Task brief:
Please restate every entry exactly. Leave out the pictures.
── Materials provided
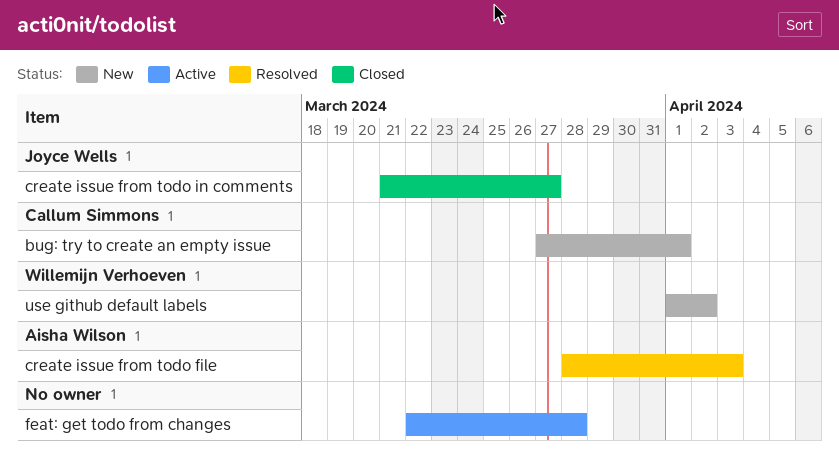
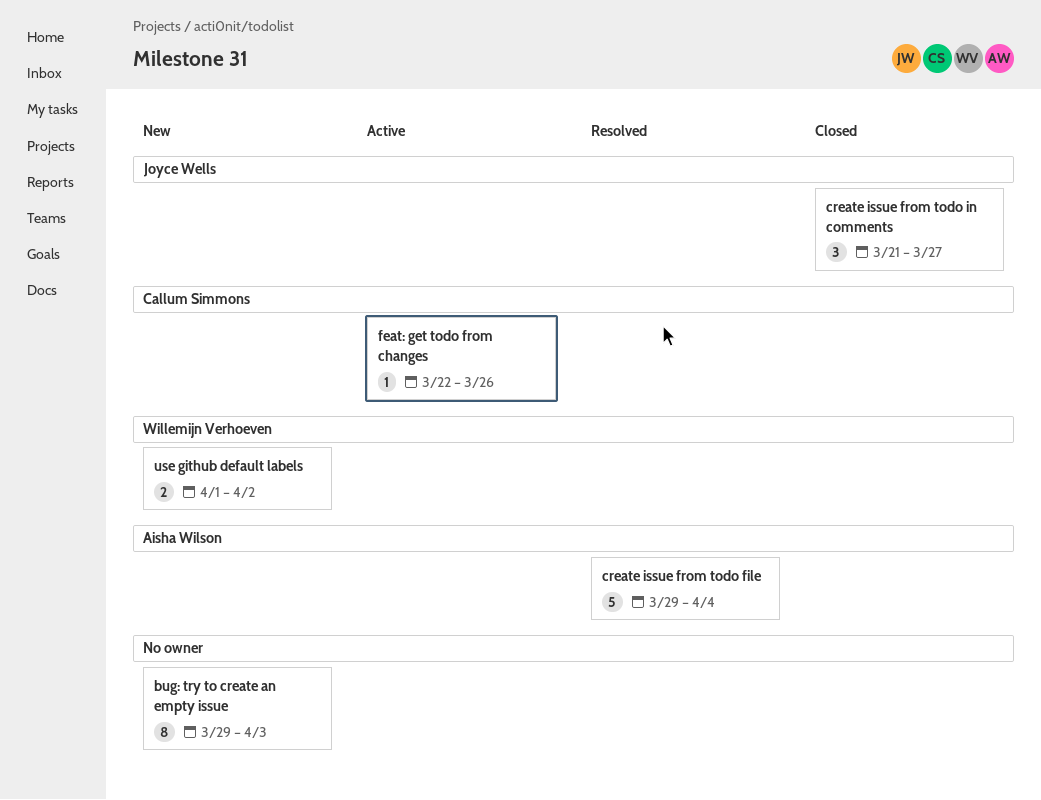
bug: try to create an empty issue, owner: Callum Simmons -> none
bug: try to create an empty issue, start: Mar 27 -> Mar 29
bug: try to create an empty issue, due: Apr 1 -> Apr 3
create issue from todo file, start: Mar 28 -> Mar 29
create issue from todo file, due: Apr 3 -> Apr 4
feat: get todo from changes, owner: none -> Callum Simmons
feat: get todo from changes, due: Mar 28 -> Mar 26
────
Solution to the exercise:
bug: try to create an empty issue, owner: Callum Simmons -> none
bug: try to create an empty issue, start: Mar 27 -> Mar 29
bug: try to create an empty issue, due: Apr 1 -> Apr 3
create issue from todo file, start: Mar 28 -> Mar 29
create issue from todo file, due: Apr 3 -> Apr 4
feat: get todo from changes, owner: none -> Callum Simmons
feat: get todo from changes, due: Mar 28 -> Mar 26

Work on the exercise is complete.